Texto do documento:
--------------------

No que diz respeito à educação superior, o decreto que estabelece o Programa de Apoio a Planos de Reestruturação e Expansão das Universidades Federais (Reuni – nº 6.096, 24/4/07) pode alterar por completo a atual estrutura dessas instituições. O governo acena para população com uma duplicação do número de vagas nas universidades públicas e anuncia a elevação da taxa média de conclusão dos cursos de graduação presenciais para 90% e o aumento da relação de alunos de graduação em cursos presenciais por professor para 18/1. 

O Jornal da Adufrj-SSind noticiou na última edição de 2 de maio o debate ocorrido no Conselho Universitário sobre o decreto e os documentos do PDE. O ANDES-SN divulgou uma nota (www.andes.org.br/imprensa/ultimas) na qual chama a atenção para o caráter ilusionista do decreto. O Sindicato chama a atenção para a razão de 18/1 (estudantes/professor) que, segundo as estatísticas do próprio MEC é o que se verifica, em média, nas lotadas classes do ensino médio no país. Isso permitiria quase uma duplicação de ingressos, mas sem contratação de docentes. O aumento da taxa de conclusão média, dos atuais 60% para 90%, levaria à triplicação dos egressos sem investimentos adicionais. Para cumprir essas metas com o financiamento proposto, a reestruturação proposta pelo governo terá que se valer de ummodelo de ciclo básico polivalente, no estilo da “Universidade Nova” proposta pelos reitores.

--------------------

O problema:
Pode reproduzir o trecho do texto sobre o Reuni começando pelas palavras "No que diz respeito" e parando depois de "professor para 18/1.", atualizando "governo" para "Executivo federal"?

Entradas de dados:
--------------------

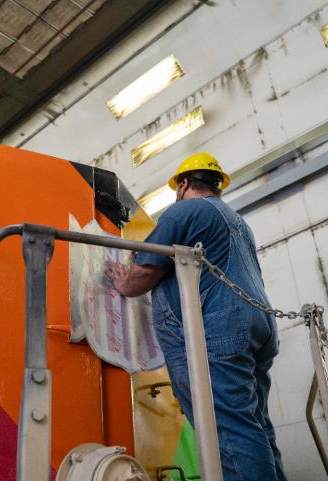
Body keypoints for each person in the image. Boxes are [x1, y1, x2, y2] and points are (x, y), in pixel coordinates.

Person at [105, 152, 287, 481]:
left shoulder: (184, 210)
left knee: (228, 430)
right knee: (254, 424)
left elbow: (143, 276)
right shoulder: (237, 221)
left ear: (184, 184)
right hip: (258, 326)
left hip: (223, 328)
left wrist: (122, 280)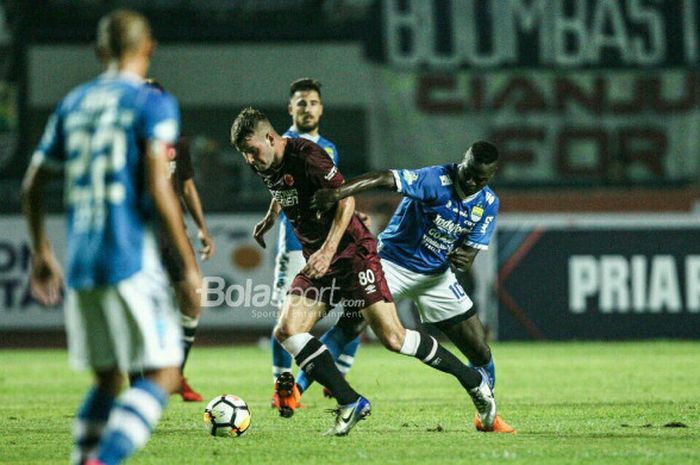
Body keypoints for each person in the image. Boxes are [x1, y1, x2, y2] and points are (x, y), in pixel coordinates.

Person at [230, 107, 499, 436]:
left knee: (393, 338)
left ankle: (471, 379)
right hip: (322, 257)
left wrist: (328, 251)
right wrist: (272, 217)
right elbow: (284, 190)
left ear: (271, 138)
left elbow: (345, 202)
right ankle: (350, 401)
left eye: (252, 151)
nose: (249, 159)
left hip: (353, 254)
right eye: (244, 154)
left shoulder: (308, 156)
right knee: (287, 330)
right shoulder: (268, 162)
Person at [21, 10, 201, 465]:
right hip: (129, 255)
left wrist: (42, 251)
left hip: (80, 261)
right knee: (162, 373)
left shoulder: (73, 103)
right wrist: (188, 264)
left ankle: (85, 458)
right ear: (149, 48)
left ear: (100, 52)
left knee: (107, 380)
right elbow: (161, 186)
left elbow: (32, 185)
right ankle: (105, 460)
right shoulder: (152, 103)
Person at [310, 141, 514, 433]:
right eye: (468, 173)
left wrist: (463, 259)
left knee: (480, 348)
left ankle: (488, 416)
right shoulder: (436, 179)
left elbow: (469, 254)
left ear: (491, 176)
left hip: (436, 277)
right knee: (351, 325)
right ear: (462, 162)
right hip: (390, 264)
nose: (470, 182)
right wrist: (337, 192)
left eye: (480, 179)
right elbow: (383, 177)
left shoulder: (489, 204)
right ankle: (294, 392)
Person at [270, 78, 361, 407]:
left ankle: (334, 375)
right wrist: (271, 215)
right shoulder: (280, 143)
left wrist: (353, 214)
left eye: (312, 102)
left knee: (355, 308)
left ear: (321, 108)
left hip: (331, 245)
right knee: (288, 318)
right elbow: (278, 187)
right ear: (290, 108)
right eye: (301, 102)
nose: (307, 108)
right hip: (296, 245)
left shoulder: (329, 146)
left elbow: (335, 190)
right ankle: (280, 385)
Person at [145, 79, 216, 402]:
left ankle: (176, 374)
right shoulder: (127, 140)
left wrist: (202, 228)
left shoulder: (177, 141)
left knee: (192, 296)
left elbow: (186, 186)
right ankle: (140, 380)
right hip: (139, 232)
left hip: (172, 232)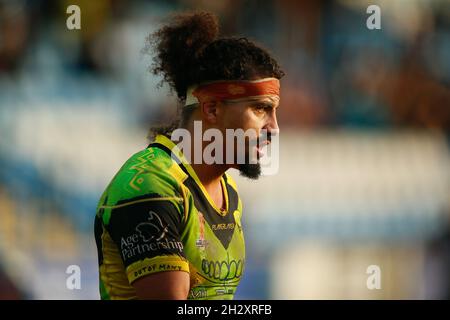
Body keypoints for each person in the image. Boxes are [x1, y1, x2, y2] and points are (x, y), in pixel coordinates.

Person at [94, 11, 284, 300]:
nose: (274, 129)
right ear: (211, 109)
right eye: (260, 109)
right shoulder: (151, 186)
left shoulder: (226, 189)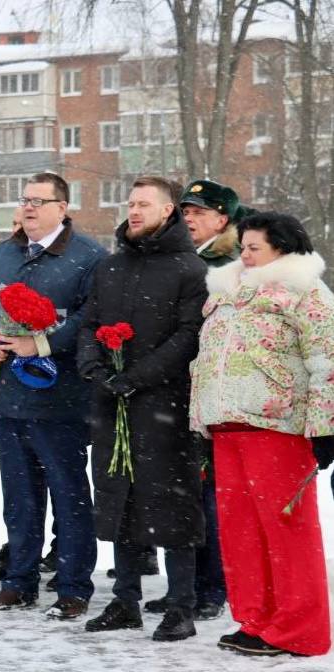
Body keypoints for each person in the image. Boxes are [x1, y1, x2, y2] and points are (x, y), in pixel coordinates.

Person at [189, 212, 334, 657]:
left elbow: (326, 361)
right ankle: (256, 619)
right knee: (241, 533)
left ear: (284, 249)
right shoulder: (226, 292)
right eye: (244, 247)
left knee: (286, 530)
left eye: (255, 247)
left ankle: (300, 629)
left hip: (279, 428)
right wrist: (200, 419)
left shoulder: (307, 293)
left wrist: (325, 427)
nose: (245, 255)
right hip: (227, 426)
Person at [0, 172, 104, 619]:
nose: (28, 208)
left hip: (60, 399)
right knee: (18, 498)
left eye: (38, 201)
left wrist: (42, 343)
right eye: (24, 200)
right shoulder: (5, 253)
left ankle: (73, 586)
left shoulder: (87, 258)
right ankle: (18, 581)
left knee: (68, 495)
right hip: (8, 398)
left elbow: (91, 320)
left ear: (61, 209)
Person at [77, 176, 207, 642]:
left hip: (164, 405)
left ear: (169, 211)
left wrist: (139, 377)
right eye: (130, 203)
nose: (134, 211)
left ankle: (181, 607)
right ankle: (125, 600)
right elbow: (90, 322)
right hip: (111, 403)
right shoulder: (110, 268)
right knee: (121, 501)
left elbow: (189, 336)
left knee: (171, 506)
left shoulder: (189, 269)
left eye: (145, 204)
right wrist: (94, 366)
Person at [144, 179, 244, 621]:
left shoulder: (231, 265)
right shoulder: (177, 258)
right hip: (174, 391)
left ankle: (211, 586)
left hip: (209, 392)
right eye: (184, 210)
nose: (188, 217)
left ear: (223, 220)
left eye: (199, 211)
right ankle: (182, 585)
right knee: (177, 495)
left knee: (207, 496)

--------------------

Resultado da tarefa:
No que diz respeito à educação superior, o decreto que estabelece o Programa de Apoio a Planos de Reestruturação e Expansão das Universidades Federais (Reuni – nº 6.096, 24/4/07) pode alterar por completo a atual estrutura dessas instituições. O Executivo federal acena para população com uma duplicação do número de vagas nas universidades públicas e anuncia a elevação da taxa média de conclusão dos cursos de graduação presenciais para 90% e o aumento da relação de alunos de graduação em cursos presenciais por professor para 18/1.